Australian home borrowers could in be line for rate cuts soon with inflation plunging to a three-year low.
Headline inflation, also known as the consumer price index, fell to 2.8 per cent in the year to September, marking a steep drop from 3.8 per cent in the June quarter.
The quarterly figure is good news because inflation is now within the Reserve Bank’s 2 to 3 per cent target for the first time in three years.
This makes an interest rate cut in 2024 a live option, despite RBA Governor Michele Bullock repeatedly ruling out any relief before Christmas.
Headline inflation fell to levels unseen since the days of Melbourne being in lockdown.
This was a result of cheaper electricity and petrol prices, and is now less than half the 6 per cent level of June 2023 when interest rates were still climbing.
Treasurer Jim Chalmers highlighted how the CPI had fallen to the lowest level since March 2021 or ‘the lowest it has been in almost four years’.
‘Today’s numbers show we are on track and on target for a soft landing in our economy,’ he said.
Underlying inflation or the trimmed mean, stripping out volatile price movements for an average, was higher at 3.5 per cent but it represented a big drop from 4 per cent in the June quarter.
The federal government’s $300 electricity rebates for everyone, regardless of their income, led to energy prices plunging by an annual pace of 24.1 per cent in September, based on monthly data.

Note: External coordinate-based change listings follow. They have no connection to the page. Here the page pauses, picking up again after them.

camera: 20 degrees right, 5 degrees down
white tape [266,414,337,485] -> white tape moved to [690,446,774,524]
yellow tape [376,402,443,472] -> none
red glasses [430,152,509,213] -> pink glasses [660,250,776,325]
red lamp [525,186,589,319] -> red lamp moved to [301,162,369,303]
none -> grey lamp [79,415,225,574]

Australian home borrowers could in be line for rate cuts with inflation falling
Former Queensland Labor premier Steven Miles lost Saturday’s election after introducing a one-off $1,000 electricity rebate for 2024-25.
Petrol prices plunged by 14 per cent over the year with motorists now paying $1.80 for unleaded in some suburbs of the big cities.
This less comprehensive monthly data from the Australian Bureau of Statistics also had headline inflation growing by just 2.1 per cent over the year – putting it on the low side of the RBA’s 2 to 3 per cent target.
Its underlying measure of CPI had prices growing by just 2.7 per cent when volatile items like fruit and vegetables, petrol and holiday travel were excluded.
Food was very mixed with fruit and vegetable prices soaring by 9.1 per cent over the year, but dairy prices fell by 0.2 per cent.
Meat and seafood prices rose by just 0.9 per cent while bread and cereal went up by 1.8 per cent.
Tobacco had the biggest increase of 12.9 per cent owing to excise indexation in September.
But rents rose by 6.6 per cent – or more than triple the monthly headline number – in a clear sign high immigration and the influx of international student are prolonging a rental vacancy crisis.
Treasurer Jim Chalmers highlighted how the CPI had fallen to the lowest level since March 2021 or ‘the lowest it has been in almost four years’
Headline inflation, also known as the consumer price index , fell to 2.8 per cent in the year to September, marking a steep drop from 3.8 per cent in the June quarter
Services inflation is still an issue too with the quarterly figures showing a 6.1 per cent increase for insurance and financial service and a 6.4 per cent rise in school costs.
Health costs went up by 4.8 per cent but transport costs fell by 3.8 per cent, after Queensland’s former Labor government introduced 50 cent transport fares.
The Reserve Bank’s two-day November meeting is being held on Monday and Tuesday next week.
While no major bank is expecting a Melbourne Cup day, the Commonwealth Bank had been forecasting a December rate cut.
On Wednesday, it revised its prediction, pushing out the first rate cut to February with its head of Australian economics Gareth Aird arguing underlying inflation was still too high.
‘The upshot is that we no longer expect the RBA to cut the cash rate in December 2024,’ he said.
‘Instead we pencil in February 2025 for a 25 basis point rate decrease.’
This would mark the first rate cut since November 2020 during the Covid pandemic.
The futures market had been pricing in three to four rate cuts in 2025, that would only partially undo the RBA’s 13 increases in 2022 and 2023 that have taken the cash rate to a 12-year high of 4.35 per cent.
Deloitte Access Economics partner Stephen Smith said the RBA was more likely to start cutting rates in early 2025, noting headline inflation was artificially lower.
‘While there will be a lot of focus on annualised headline inflation falling back within the RBA’s target band of 2 to 3 per cent, it has been pushed down by state and federal government cost of living measures like electricity bill subsidies,’ he said.
‘Rate relief will come in early 2025 with inflation to average 3 per cent over the 2025-26 financial year.’